In the macroautophagy pathway, impaired organelles are enclosed by a phagophore or isolation-membrane (IM), expansion of which gives rise to the autophagosome, a double-membrane vacuole that engulfs cellular components. Subsequently, the autophagosome fuses with lysosomes, in which lysosomal cathepsins, i.e. cathepsin B, D, L, etc. play a key role to allow normal function of the lysosome. Fusion of autophagosomes with lysosomes forms autolysosomes, playing a role in the degradation of cytoplasmic organelles. Inhibition of cathepsins B and L resulted in the accumulation of abnormal unprocessed cathepsins (pro-cathepsins) in the lysosomes. Abnormal accumulation of pro-cathepsins in the lysosomes leads to impaired autophagic process, especially fusion with autophagosomes, resulting in enlarged lysosomes. This lysosomal dysfunction indicates the phenomenon manifesting in lysosomal storage, finally inducing cell death by the activation of caspases.

https://doi.org/10.1371/journal.pone.0116972.g007

Discussion

In our previous study, we showed that the chronic exposure of INS-1 cells and rat islets to high concentration of glucose induces autophagy as a protective mechanism [35]. In this study, pharmacological and genetic studies targeting lysosomal cathepsins demonstrated that the cysteine cathepsins, but not aspartic cathepsins, play a protective role in INS-1 cells and islets under glucotoxicity (Figs. 1 and 2).
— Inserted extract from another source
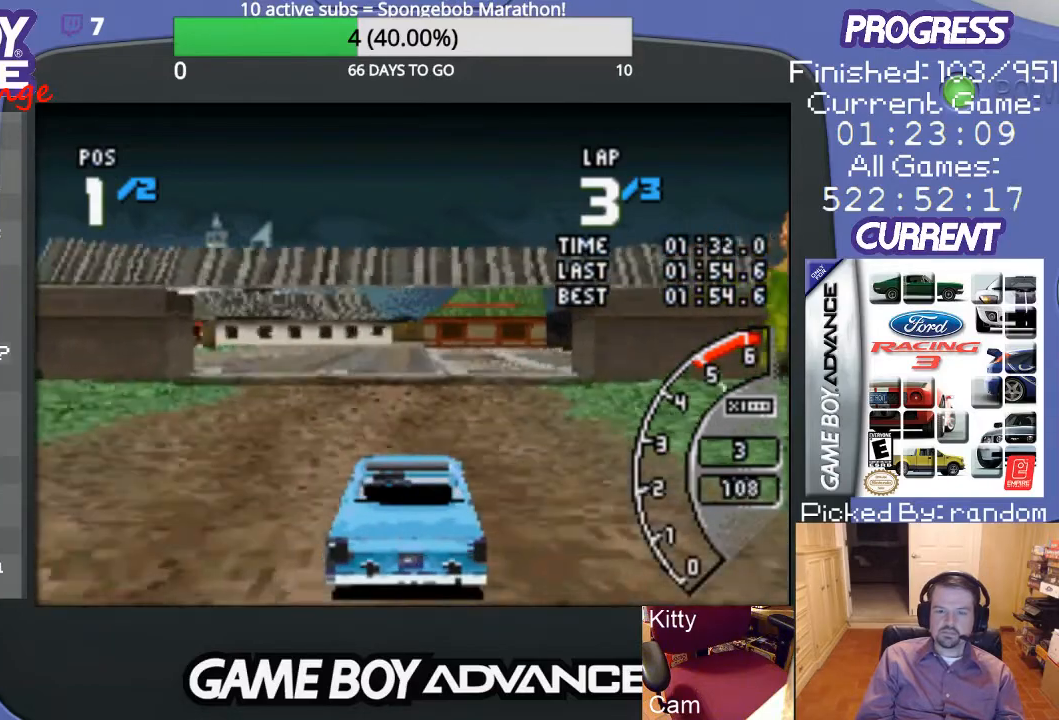
{"buttons": ["A"], "events": []}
This suggests that the cysteine cathepsins may play an important role in the balance between cell death and survival in pancreatic β-cells under hyperglycemic conditions.

A normal lysosomal process is crucial for the clearance of long-lived proteins and impaired organelles via autophagic degradation. The process of protein degradation and organelle turnover is required for cell survival. Dysfunction of this process can result in abnormal cell growth or cell death, leading to various pathological conditions [58]. Recently, many studies have shown that the impairment of autophagy in pancreatitis is caused by defective lysosomal degradation [5962]. These findings indicate that cathepsin processing is altered in pancreatitis, notably indicated by a decrease in the amount of mature cathepsins and an accumulation of immature pro-cathepsin [6062]. Likewise, the defective processing of cathepsins causes lysosomal dysfunction in pancreatitis [61]. This lysosomal dysfunction leads to an impairment of autophagy, inflammation, and cell death, all of which are the known features of pancreatitis. Other studies reported that deficiency of lysosomal enzymes induces the impairment of autolysosome formation, leading to the accumulation of unprocessed substrates in the lysosomes. This has also been implicated in neurodegeneration, such as Alzheimer’s, Parkinson’s and Huntington’s diseases [63,64]. Failure of protein degradation due to lysosomal dysfunction mediates neuronal cell death [65]. Therefore, autophagy is relevant to cell survival by manipulating lysosomal function through cathepsins and their processing of lysosomal enzymes.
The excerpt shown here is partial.